- U.S. lobby card
- Directed by: Val Guest
- Written by: Richmal Crompton Val Guest
- Starring: William Graham Garry Marsh Jane Welsh
- Cinematography: Bert Mason
- Edited by: Carmen Beliaeff
- Music by: Robert Farnon
- Distributed by: United Artists Corporation
- Release date: 31 December 1948 (London);
- Running time: 89 minutes
- Language: English

= William Comes to Town =

1948 film by Val Guest

William Comes to Town (also knoiwn as William at the Circus; U.S. title: William Goes to the Circus ) is a 1948 British comedy film directed by Val Guest and starring William Graham and Garry Marsh. It was written by Richmal Crompton and Guest based on the Just William series of novels by Crompton.

== Plot ==
William Brown and his gang the Outlaws visit the Prime Minister in Downing Street to demand shorter school hours and better pay for kids. The newspaper publicity caused by their visit lands William and his friends in trouble with their parents. William almost ruins his chances of going to the circus (his parents made him promise to stay out of trouble), but somehow he finally finds his way there.

==Cast==
- William Graham as William Brown
- Garry Marsh as Mr. Brown
- Jane Welsh as Mrs. Brown
- Hugh Cross as Robert Brown
- Kathleen Stuart as Ethel Brown
- Muriel Aked as Emily, the maid
- A. E. Matthews as Minister For Economic Affairs
- Brian Weske as Henry
- James Crabbe as Douglas
- Brian Roper as Ginger
- Michael Balfour as stall-holder
- Michael Medwin as reporter
- Jon Pertwee as circus superintendent
- David Page as Hubert Lane (credited as David Paige)
- Norman Pierce as police sergeant
- Eve Mortimer as postmistress
- John Powe as glazier
- Mary Vallange as maid
- Peter Butterworth as postman
- Donald Clive as Ethel's boyfriend
- John Warren as 2nd circus official
- Alan Goford as 1st circus official
- Basil Gordon as 3rd circus official
- Claude Bonsor as 4th circus official
- Ivan Craig as 1st carter
- John Martell as 2nd carter
- Pinkie Hannaford as small boy
- Edward Malin as toy shop man
- Slim Rhyder as tramp cyclist
- Arthur Stanley as oldest inhabitant
- Irene Jones as elephant rider

==Reception==
The Monthly Film Bulletin wrote: "Slightly far-fetched, this film will be appreciated mainly by juvenile audiences. William Graham is convincing as William, and he is well supported by the remainder of the cast."

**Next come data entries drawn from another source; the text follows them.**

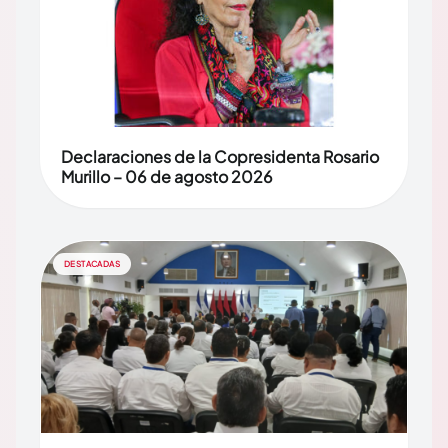
Declaraciones de la Copresidenta Rosario
Murillo – 06 de agosto 2026
DESTACADAS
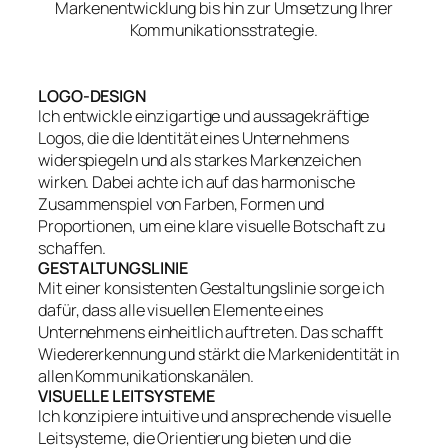
Markenentwicklung bis hin zur Umsetzung Ihrer
Kommunikationsstrategie.
LOGO-DESIGN
Ich entwickle einzigartige und aussagekräftige
Logos, die die Identität eines Unternehmens
widerspiegeln und als starkes Markenzeichen
wirken. Dabei achte ich auf das harmonische
Zusammenspiel von Farben, Formen und
Proportionen, um eine klare visuelle Botschaft zu
schaffen.
GESTALTUNGSLINIE
Mit einer konsistenten Gestaltungslinie sorge ich
dafür, dass alle visuellen Elemente eines
Unternehmens einheitlich auftreten. Das schafft
Wiedererkennung und stärkt die Markenidentität in
allen Kommunikationskanälen.
VISUELLE LEITSYSTEME
Ich konzipiere intuitive und ansprechende visuelle
Leitsysteme, die Orientierung bieten und die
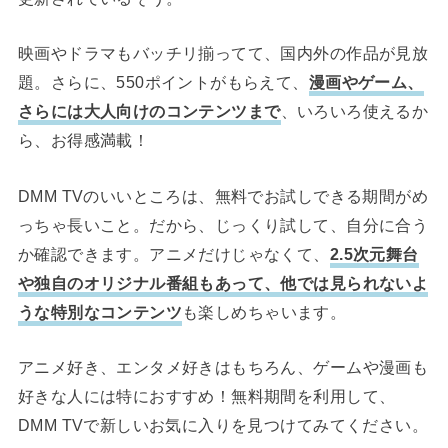
映画やドラマもバッチリ揃ってて、国内外の作品が見放
題。さらに、550ポイントがもらえて、
漫画やゲーム、
さらには大人向けのコンテンツまで
、いろいろ使えるか
ら、お得感満載！
DMM TVのいいところは、無料でお試しできる期間がめ
っちゃ長いこと。だから、じっくり試して、自分に合う
か確認できます。アニメだけじゃなくて、
2.5次元舞台
や独自のオリジナル番組もあって、他では見られないよ
うな特別なコンテンツ
も楽しめちゃいます。
アニメ好き、エンタメ好きはもちろん、ゲームや漫画も
好きな人には特におすすめ！無料期間を利用して、
DMM TVで新しいお気に入りを見つけてみてください。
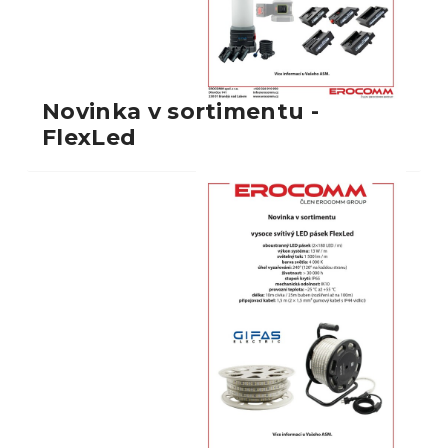
Novinka v sortimentu -
FlexLed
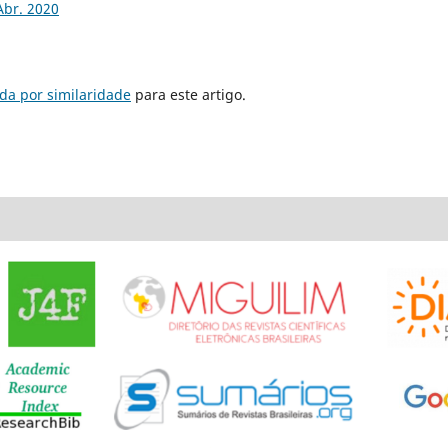
Abr. 2020
da por similaridade
para este artigo.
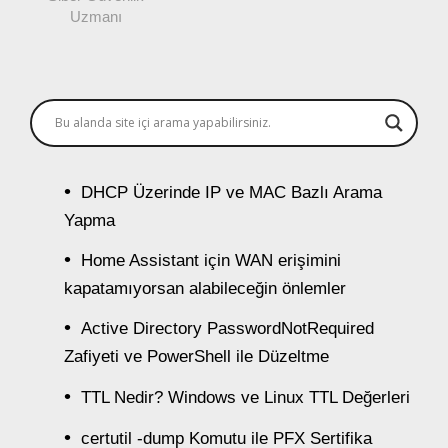
Uzmanı
DHCP Üzerinde IP ve MAC Bazlı Arama
Yapma
Home Assistant için WAN erişimini
kapatamıyorsan alabileceğin önlemler
Active Directory PasswordNotRequired
Zafiyeti ve PowerShell ile Düzeltme
TTL Nedir? Windows ve Linux TTL Değerleri
certutil -dump Komutu ile PFX Sertifika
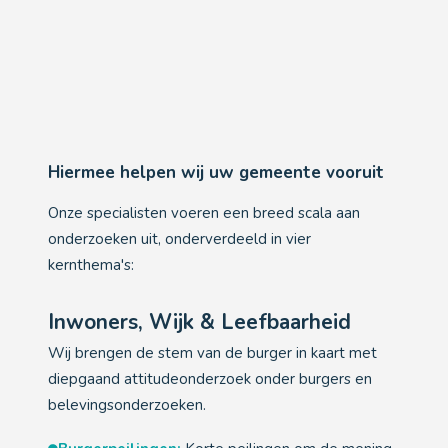
Hiermee helpen wij uw gemeente vooruit
Onze specialisten voeren een breed scala aan
onderzoeken uit, onderverdeeld in vier
kernthema's:
Inwoners, Wijk & Leefbaarheid
Wij brengen de stem van de burger in kaart met
diepgaand attitudeonderzoek onder burgers en
belevingsonderzoeken.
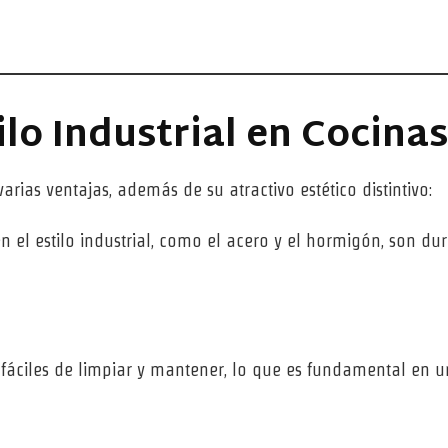
ilo Industrial en Cocinas
arias ventajas, además de su atractivo estético distintivo:
en el estilo industrial, como el acero y el hormigón, son du
n fáciles de limpiar y mantener, lo que es fundamental en 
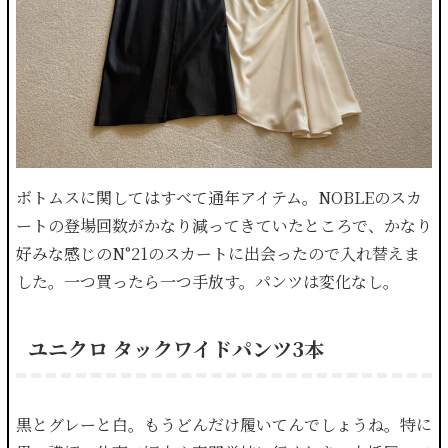
ボトムスに関してはすべて通年アイテム。NOBLEのスカ
ートの登場回数がかなり減ってきていたところで、かなり
好みな感じのN°21のスカートに出会ったので入れ替えま
した。一つ買ったら一つ手放す。パンツは変化なし。
ユニクロ タックワイドパンツ3本
黒とグレーと白。もうどんだけ履いてんでしょうね。特に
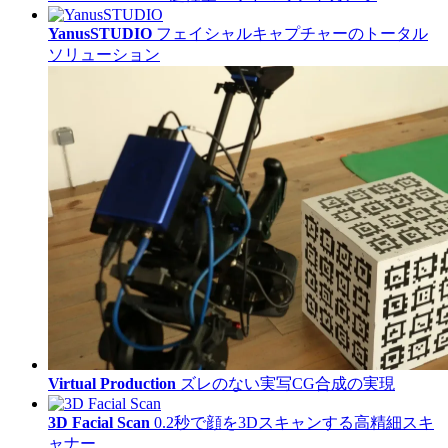
YanusSTUDIO
フェイシャルキャプチャーのトータル
ソリューション
Virtual Production
ズレのない実写CG合成の実現
3D Facial Scan
0.2秒で顔を3Dスキャンする高精細スキ
ャナー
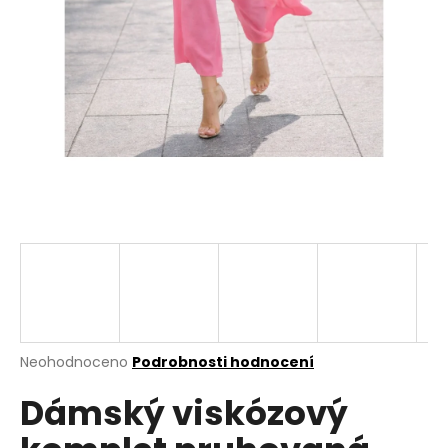
a
j
í
t
?
HLEDAT
D
o
p
Průměrné
Neohodnoceno
Podrobnosti hodnocení
hodnocení
o
Dámský viskózový
produktu
r
je
u
0,0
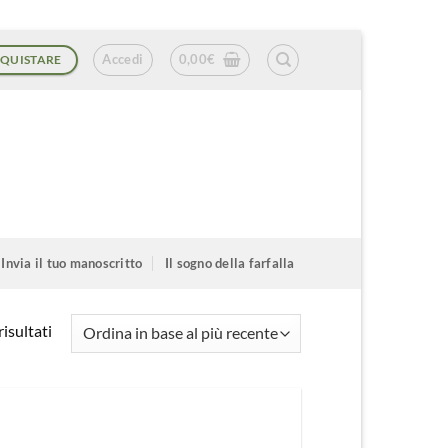
Accedi
0,00
€
QUISTARE
Invia il tuo manoscritto
Il sogno della farfalla
Ordina
isultati
in
base
al
più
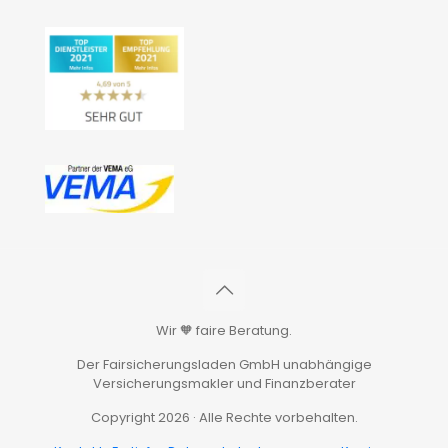
Wir 🧡 faire Beratung.
Der Fairsicherungsladen GmbH unabhängige
Versicherungsmakler und Finanzberater
Copyright 2026 · Alle Rechte vorbehalten.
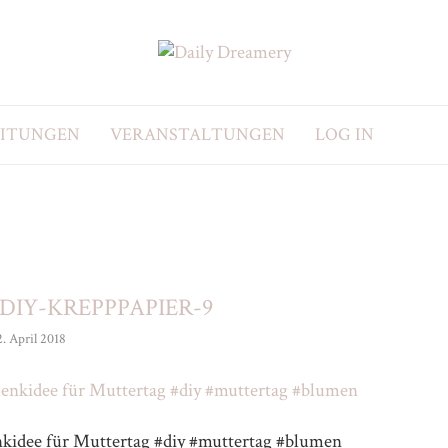
EITUNGEN
VERANSTALTUNGEN
LOG IN
DIY-KREPPPAPIER-9
2. April 2018
nkidee für Muttertag #diy #muttertag #blumen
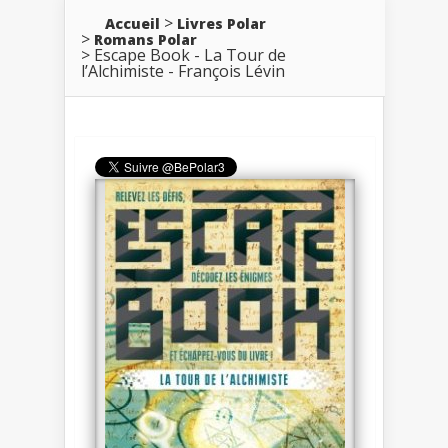
Accueil
Livres Polar
Romans Polar
Escape Book - La Tour de
l’Alchimiste - François Lévin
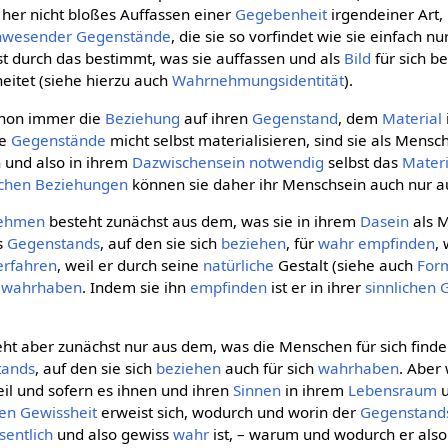
 her nicht bloßes Auffassen einer
Gegebenheit
irgendeiner Art, 
nwesender
Gegenstände
, die sie so vorfindet wie sie einfach nu
st durch das bestimmt, was sie auffassen und als
Bild
für sich b
eitet (siehe hierzu auch
Wahrnehmungsidentität
).
schon immer die
Beziehung
auf ihren
Gegenstand
, dem
Material
re
Gegenstände
micht selbst materialisieren, sind sie als Men
 und also in ihrem
Dazwischensein
notwendig
selbst das
Materi
chen Beziehungen
können sie daher ihr Menschsein auch nur a
ehmen
besteht zunächst aus dem, was sie in ihrem
Dasein
als M
s
Gegenstands
, auf den sie sich
beziehen
, für
wahr
empfinden
,
erfahren
, weil er durch seine
natürliche
Gestalt (siehe auch
For
h
wahrhaben
. Indem sie ihn
empfinden
ist er in ihrer
sinnlichen 
ht aber zunächst nur aus dem, was die Menschen für sich finde
tands
, auf den sie sich
beziehen
auch für sich
wahrhaben
. Aber 
 weil und sofern es ihnen und ihren
Sinnen
in ihrem
Lebensraum
u
hen Gewissheit
erweist sich, wodurch und worin der
Gegenstand
sentlich
und also gewiss
wahr
ist, – warum und wodurch er als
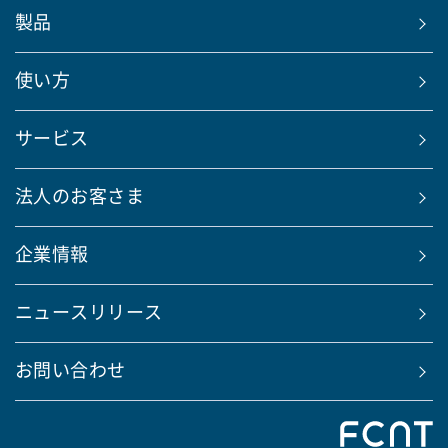
製品
使い方
サービス
法人のお客さま
企業情報
ニュースリリース
お問い合わせ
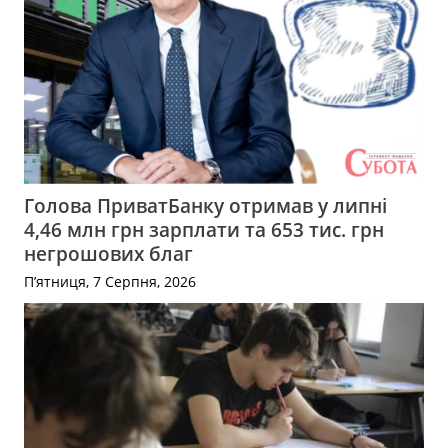
Голова ПриватБанку отримав у липні
4,46 млн грн зарплати та 653 тис. грн
негрошових благ
П’ятниця, 7 Серпня, 2026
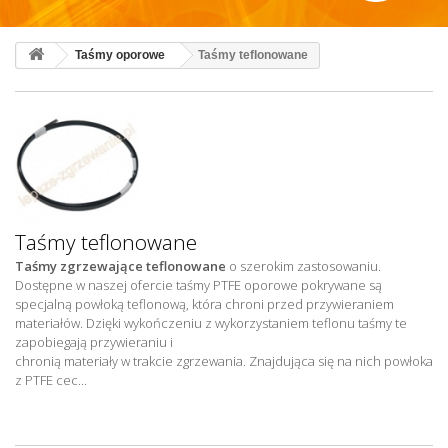
Taśmy oporowe
Taśmy teflonowane
Taśmy teflonowane
Taśmy zgrzewające teflonowane
o szerokim zastosowaniu.
Dostępne w naszej ofercie taśmy PTFE oporowe pokrywane są
specjalną powłoką teflonową, która chroni przed przywieraniem
materiałów. Dzięki wykończeniu z wykorzystaniem teflonu taśmy te
zapobiegają przywieraniu i
chronią materiały w trakcie zgrzewania. Znajdująca się na nich powłoka
z PTFE cec...
Więcej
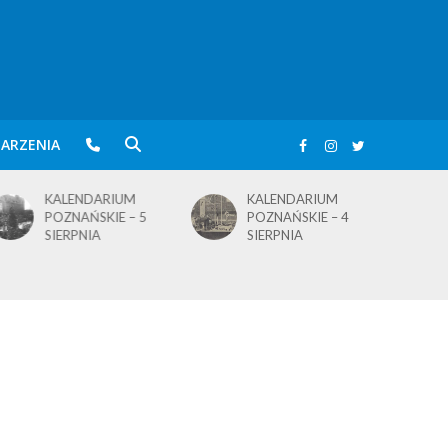
ARZENIA
KALENDARIUM
KALENDARIUM
POZNAŃSKIE – 5
POZNAŃSKIE – 4
SIERPNIA
SIERPNIA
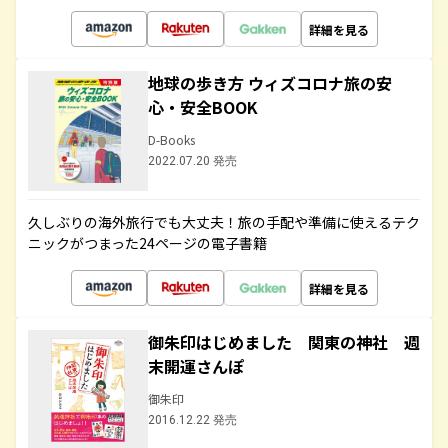
詳細を見る
地球の歩き方 ウィズコロナ旅の安
心・安全BOOK
D-Books
2022.07.20 発売
久しぶりの海外旅行でも大丈夫！旅の手配や準備に使えるテク
ニックがつまった24ページの電子書籍
詳細を見る
御朱印はじめました 関東の神社 週
末開運さんぽ
御朱印
2016.12.22 発売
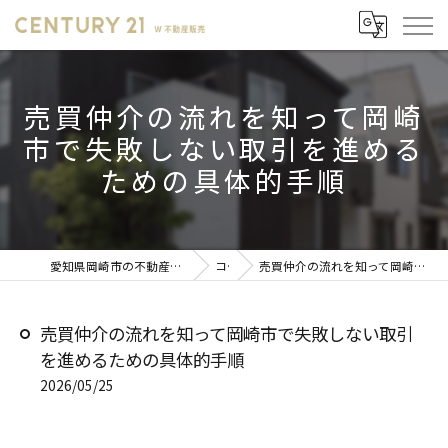
売買仲介の流れを知って岡崎
市で失敗しない取引を進める
ための具体的手順
愛知県岡崎市の不動産売却ならセンチュリー21 W不動産販売
コラム
売買仲介の流れを知って岡崎市で失敗しない取引を進めるための具体的手順
売買仲介の流れを知って岡崎市で失敗しない取引
を進めるための具体的手順
2026/05/25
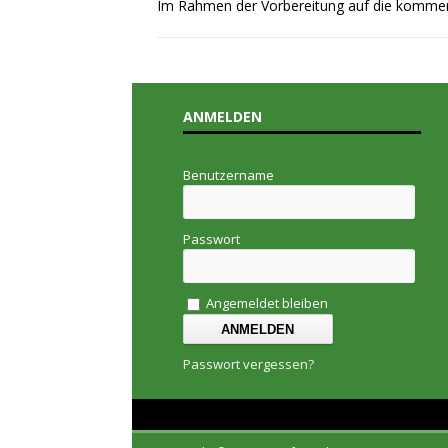
Im Rahmen der Vorbereitung auf die kommen
ANMELDEN
Benutzername
Passwort
Angemeldet bleiben
Passwort vergessen?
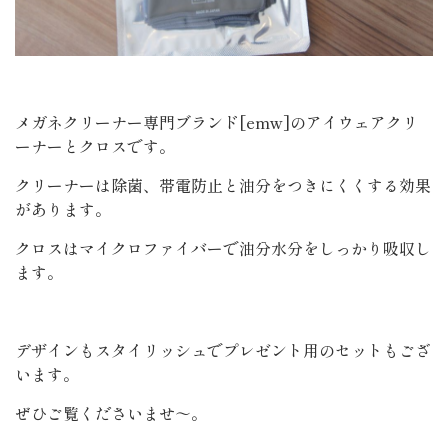
メガネクリーナー専門ブランド[emw]のアイウェアクリ
ーナーとクロスです。
クリーナーは除菌、帯電防止と油分をつきにくくする効果
があります。
クロスはマイクロファイバーで油分水分をしっかり吸収し
ます。
デザインもスタイリッシュでプレゼント用のセットもござ
います。
ぜひご覧くださいませ～。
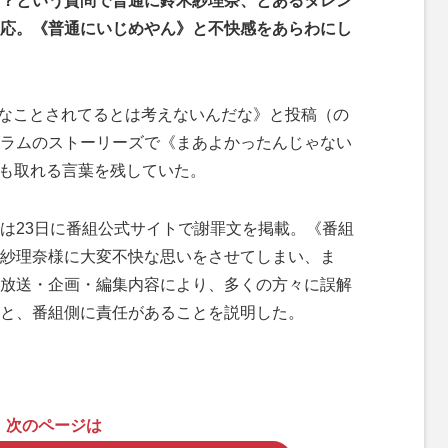
？という質問で普通に鈴木紗理奈、とあるタレン
応。《普通にいじめやん》と不快感をあらわにし
なことされてるとは考えないんだな》と投稿（の
ラムのストーリーズで《まあよかったんじゃない
とも取れる言葉を残していた。
は23日に番組公式サイトで謝罪文を掲載。《番組
紗理奈様に大変不快な思いをさせてしまい、ま
放送・企画・編集内容により、多くの方々に誤解
と、番組側に責任があることを説明した。
次のページは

Kine Weekly wrote: "Events in the opening reels are somewhat protracted, but the picture provides a wholesome and pleasing domestic atmosphere. The exploitation of an extremely life-like chimpanzee is a bright gag which will not be lost on the legion of William fans, and the several laughable circus turns, elephant and equestrian parades are a fitting climax to a series of schoolboy pranks. The settings of suburban home are modest but adequate, and the photography throughout is very good."

Variety wrote: "Inconsequential story of a schoolboy's adventures which will have seasonal appeal in London, but cannot hope to go beyond the Saturday juve trade in America. ...Story is told in the true William tradition, and some fine shots of the circus provide a pleasing seasonal background. The impish character is again played by William Graham in a manner to please the kids. Garry Marsh and Jane Welsh are his long-suffering parents and a competent east handles the subsidiary characters in a suitable manner."

Val Guest said the film was "very successful."